Dr. Harold Kohn's grandparents, Hermann and Amalie Kohn, were from the Lower Franconia district of Bavaria in Germany. They and their ancestors had lived there since the 1750s.
Hermann Kohn was born on April 2, 1871, in Lulsfeld, and Amalie (nee Schwab) two years later on January 21, 1873, in Rimpar. They both perished on May 28, 1943, in Sobibor, a Polish concentration camp.

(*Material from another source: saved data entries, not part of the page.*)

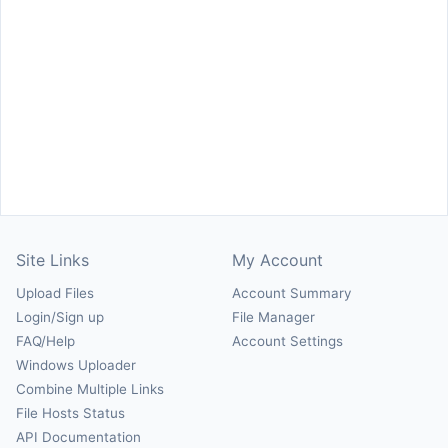
Site Links
My Account
Upload Files
Account Summary
Login/Sign up
File Manager
FAQ/Help
Account Settings
Windows Uploader
Combine Multiple Links
File Hosts Status
API Documentation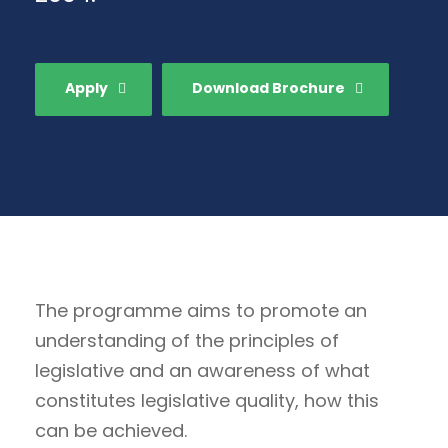
Apply
Download Brochure
The programme aims to promote an
understanding of the principles of
legislative and an awareness of what
constitutes legislative quality, how this
can be achieved.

Though we have little information about Hermann's and Amalie's early lives, we can know them and their values through their two children, Rosl and Karl, Harold’s aunt and father. Both were strong, independent individuals, courageous in their actions and true to the purpose and principles they drew from their parents. For Rosl and Karl, it was difficult to talk about the past; their desire was to look to the future. Harold and his sisters learned from Karl that his parents were industrious and loving. Their family, their Jewish faith, and their business were their guideposts. Germany was their home, but with the rise of the Third Reich, they lost their voices and their rights, then their home, and finally they saw their family destroyed. With justice denied, their aspirations were dashed and their values trampled.

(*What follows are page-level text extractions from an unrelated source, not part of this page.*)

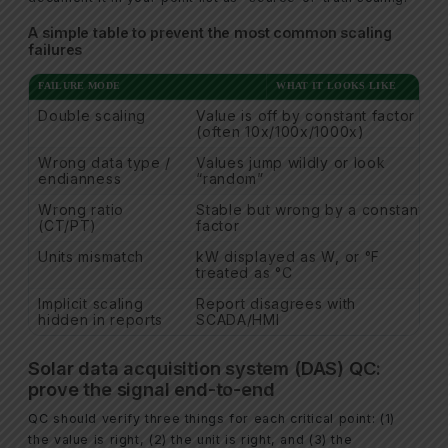
A simple table to prevent the most common scaling
failures
FAILURE MODE
WHAT IT LOOKS LIKE
Double scaling
Value is off by constant factor
(often 10x/100x/1000x)
Wrong data type /
Values jump wildly or look
endianness
“random”
Wrong ratio
Stable but wrong by a constant
(CT/PT)
factor
Units mismatch
kW displayed as W, or °F
treated as °C
Implicit scaling
Report disagrees with
hidden in reports
SCADA/HMI
Solar data acquisition system (DAS) QC:
prove the signal end-to-end
QC should verify three things for each critical point: (1)
the value is right, (2) the unit is right, and (3) the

We know that Hermann and Amalie Kohn both came from large families; Hermann had 8 siblings and Amalie had 5. In 1899, with the help of his father, Hermann bought a local hardware and tool company in the neighboring town of Gerolzhofen. He rapidly expanded the concern to several adjacent buildings from which he provided tools, machinery, and tool repairs to local farmers and businesses and household goods, such as cutlery, sewing machines, washing machines, and clothes presses to the community. Hermann married Amalie Schwab in 1900. Their daughter, Rosl, was born in 1901 and their son, Karl, in 1907.

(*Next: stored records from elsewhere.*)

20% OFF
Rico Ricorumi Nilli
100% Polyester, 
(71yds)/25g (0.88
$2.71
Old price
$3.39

Rosl married Ludwig Loewenthal in 1927 and moved to Bad Kissingen, where Ludwig was a banker. Rosl and Ludwig, with their son, Willi, emigrated to the Netherlands in 1933 after Ludwig was targeted by the National Socialists for his outspoken political views. Recognizing the clear threat, Hermann secured a visa in 1936, to allow son Karl to emigrate to the United States. Hermann and Amalie remained in Gerolzhofen; however, conditions became increasingly intolerable for Jewish citizens.
In early 1939, the Kohns moved to Amsterdam, near Rosl and her family, intending to follow their son to the U.S. But, in May of 1940, Germany invaded the Netherlands and all hope vanished. In May 1943, the Kohns and the Loewenthals were arrested. That same month, the Kohns were sent to Westerbork, a transit camp, for processing by the Nazi government and then were deported to Sobibor, an extermination camp in Poland, where they were immediately killed. Hermann was 72, and Amalie was 70.
The Directors of the Kohn Charitable Trust are privileged to honor them by endowing the Hermann and Amalie Kohn Professorship of Social Justice and Social Policy in the Gerald R. Ford School of Public Policy at the University of Michigan. We provide these funds to address issues of social justice in this country so others may not lose their voices and roles in our society and, thereby, we may all benefit from their collective experience and wisdom.